▸ **任务说明**
请接着下面这篇讲目标检测数据扩增的代码文章往下写，从它最后一行之后开始续写。

▸ **原文节选**
----

1. 程式人生 > >目標檢測資料擴增

目標檢測資料擴增

import os
import cv2
import xml.dom.minidom
from xml.dom.minidom import Document
import math
 
#獲取路徑下所有檔案的完整路徑,用於讀取檔案用
def GetFileFromThisRootDir(dir,ext = None):
  allfiles = []
  needExtFilter = (ext != None)
  for root,dirs,files in os.walk(dir):
    for filespath in files:
      filepath = os.path.join(root, filespath)
      extension = os.path.splitext(filepath)[1][1:]
      if needExtFilter and extension in ext:
        allfiles.append(filepath)
      elif not needExtFilter:
        allfiles.append(filepath)
  return allfiles

#影象旋轉用,裡面的angle是角度制的
def im_rotate(im,angle,center = None,scale = 1.0):
    h,w = im.shape[:2]
    if center is None:
        center = (w/2,h/2)
    M = cv2.getRotationMatrix2D(center,angle,scale)
    im_rot = cv2.warpAffine(im,M,(w,h))
    return im_rot


#讀取xml檔案,xmlfile引數表示xml的路徑
def readXml(xmlfile):
    DomTree = xml.dom.minidom.parse(xmlfile)  
    annotation = DomTree.documentElement  
    sizelist = annotation.getElementsByTagName('size') #[<DOM Element: filename at 0x381f788>]  
    heights = sizelist[0].getElementsByTagName('height')
    height = int(heights[0].childNodes[0].data)
    widths =sizelist[0].getElementsByTagName('width')
    width = int(widths[0].childNodes[0].data)
    depths = sizelist[0].getElementsByTagName('depth')
    depth = int(depths[0].childNodes[0].data)
    objectlist = annotation.getElementsByTagName('object')

----

数据条目:
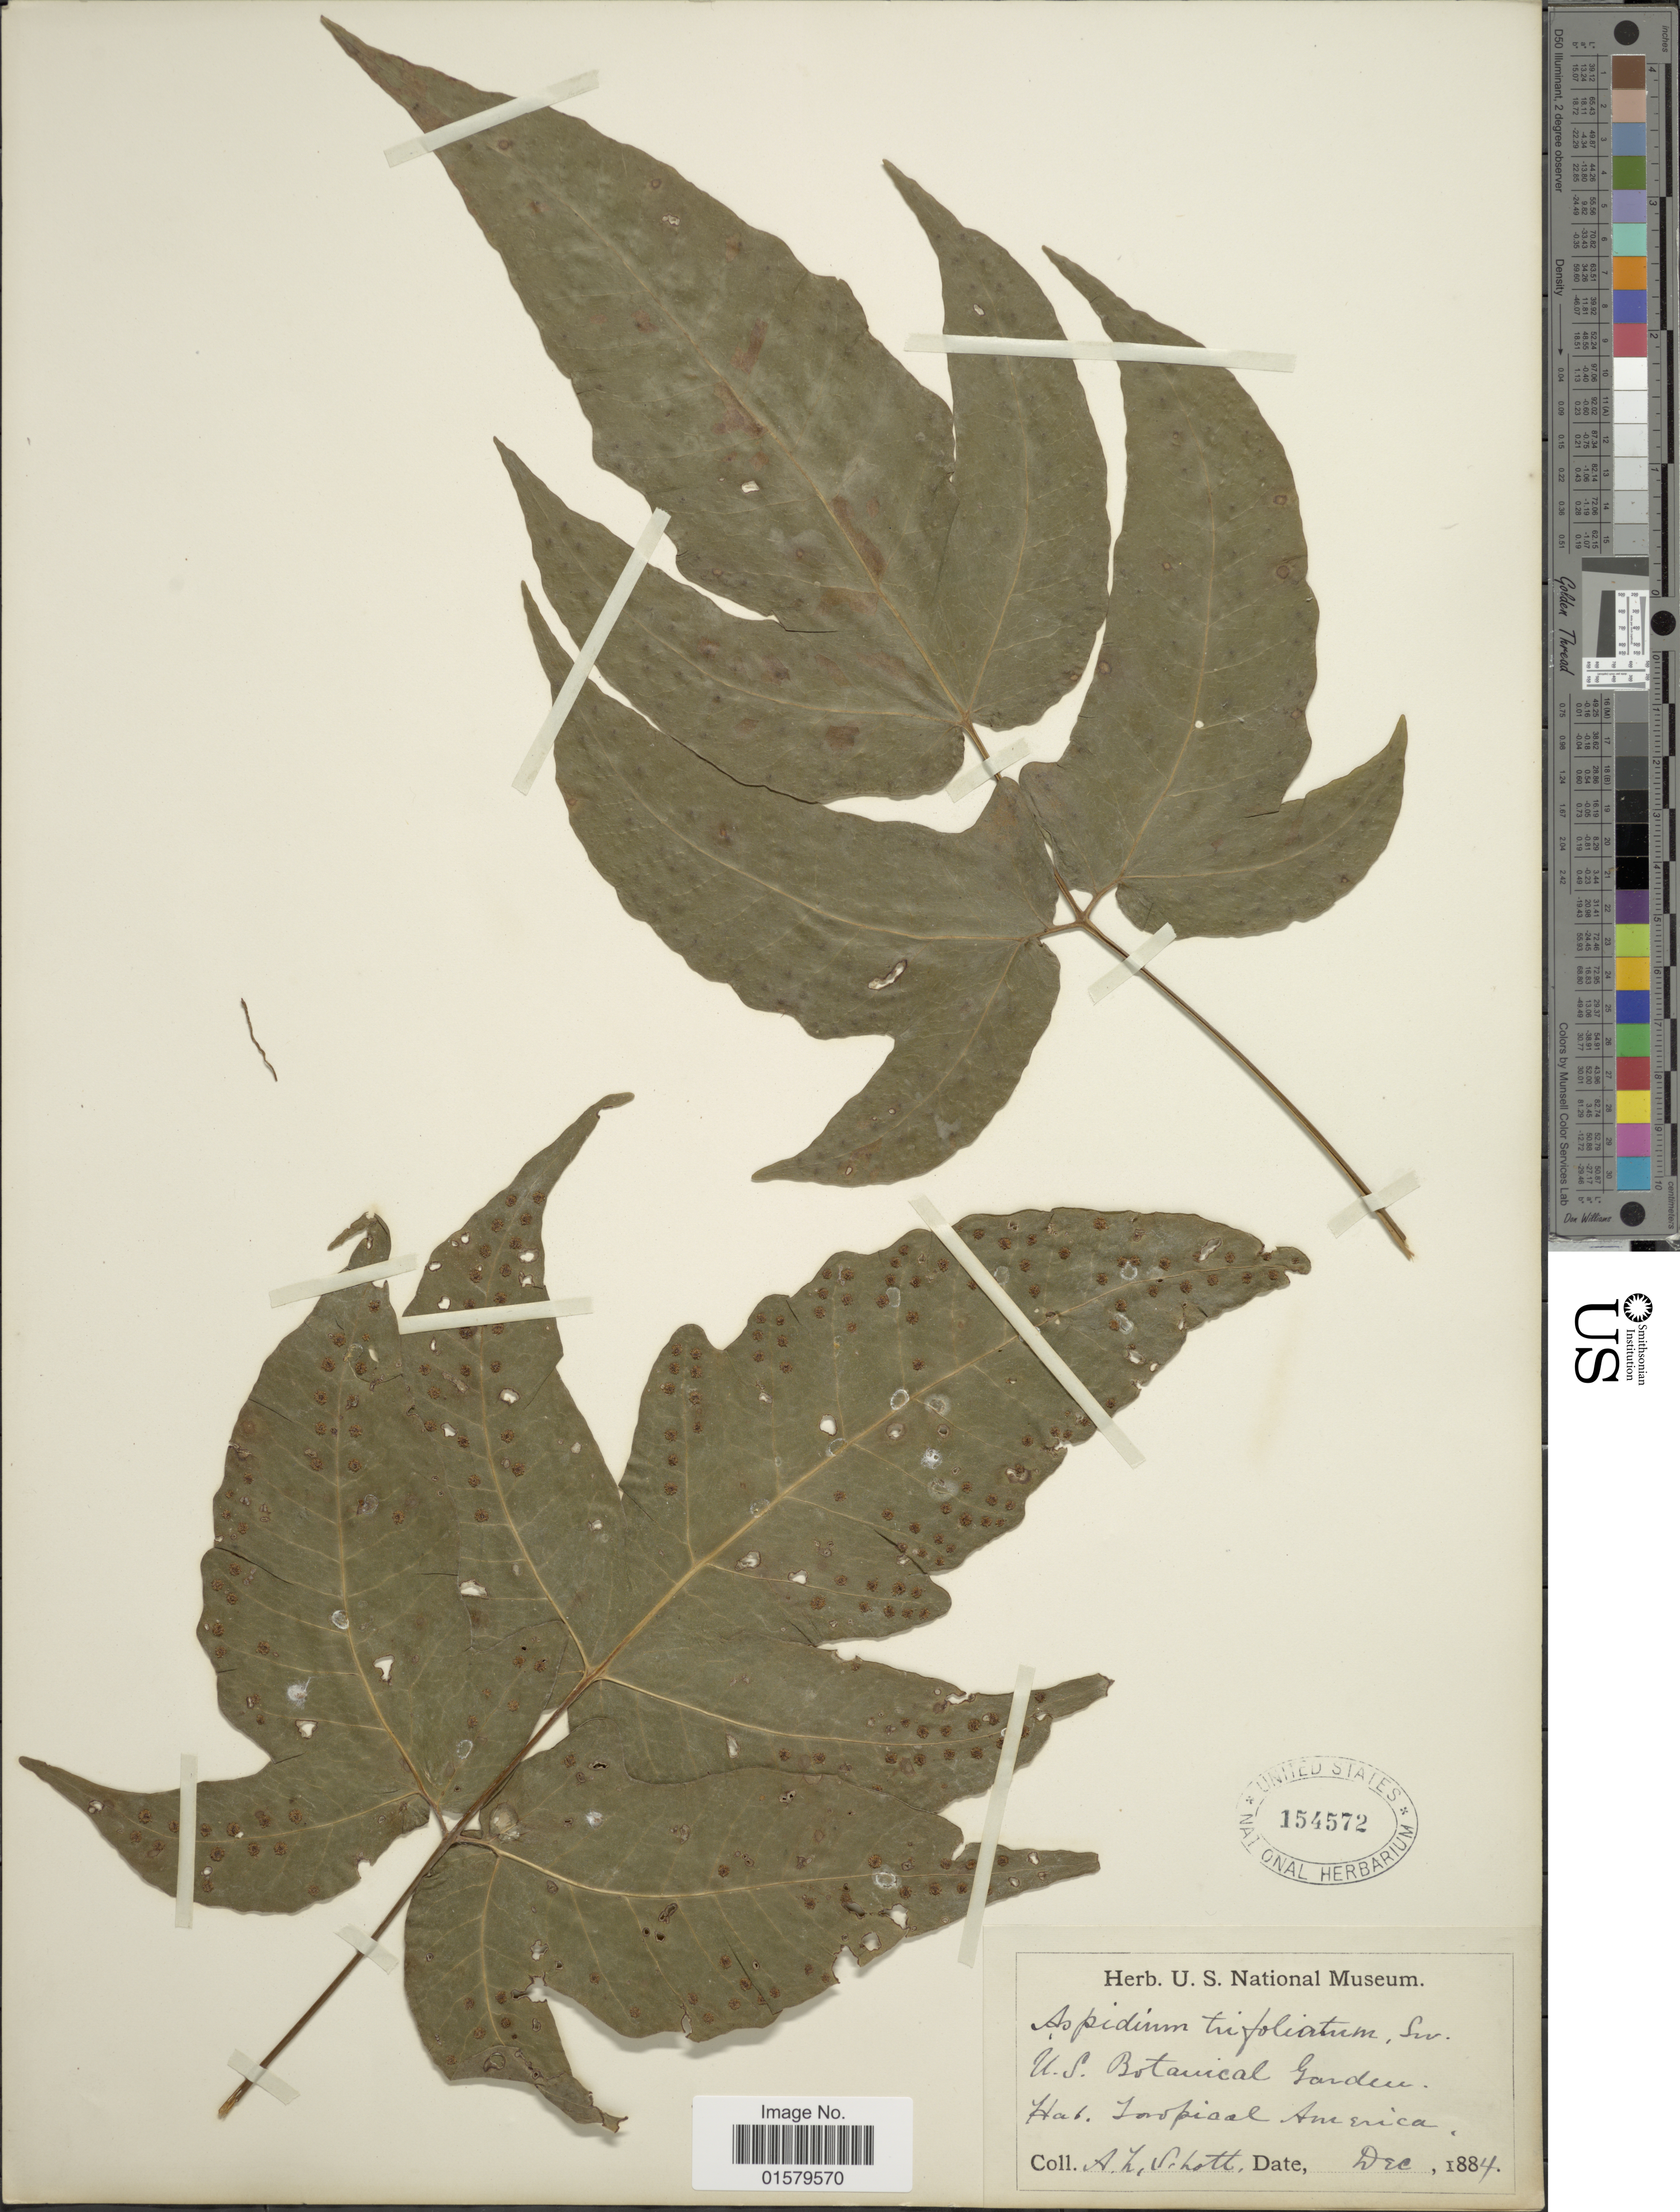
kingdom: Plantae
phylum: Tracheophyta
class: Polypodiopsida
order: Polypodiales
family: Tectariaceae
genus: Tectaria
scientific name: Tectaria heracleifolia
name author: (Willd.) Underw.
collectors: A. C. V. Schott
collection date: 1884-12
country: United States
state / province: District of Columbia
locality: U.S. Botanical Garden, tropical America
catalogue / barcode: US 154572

----

▸ **参考答案**
    bboxes = []
    for objects in objectlist:  
        namelist = objects.getElementsByTagName('name')  
        class_label = namelist[0].childNodes[0].data  
        bndbox = objects.getElementsByTagName('bndbox')[0]     
        x1_list = bndbox.getElementsByTagName('xmin')  
        x1 = int(float(x1_list[0].childNodes[0].data))  
        y1_list = bndbox.getElementsByTagName('ymin') 
        y1 = int(float(y1_list[0].childNodes[0].data)) 
        x2_list = bndbox.getElementsByTagName('xmax')  
        x2 = int(float(x2_list[0].childNodes[0].data))  
        y2_list = bndbox.getElementsByTagName('ymax')  
        y2 = int(float(y2_list[0].childNodes[0].data))
        #這裡我box的格式【xmin,ymin,xmax,ymax,classname】
        bbox = [x1,y1,x2,y2,class_label]
        bboxes.append(bbox)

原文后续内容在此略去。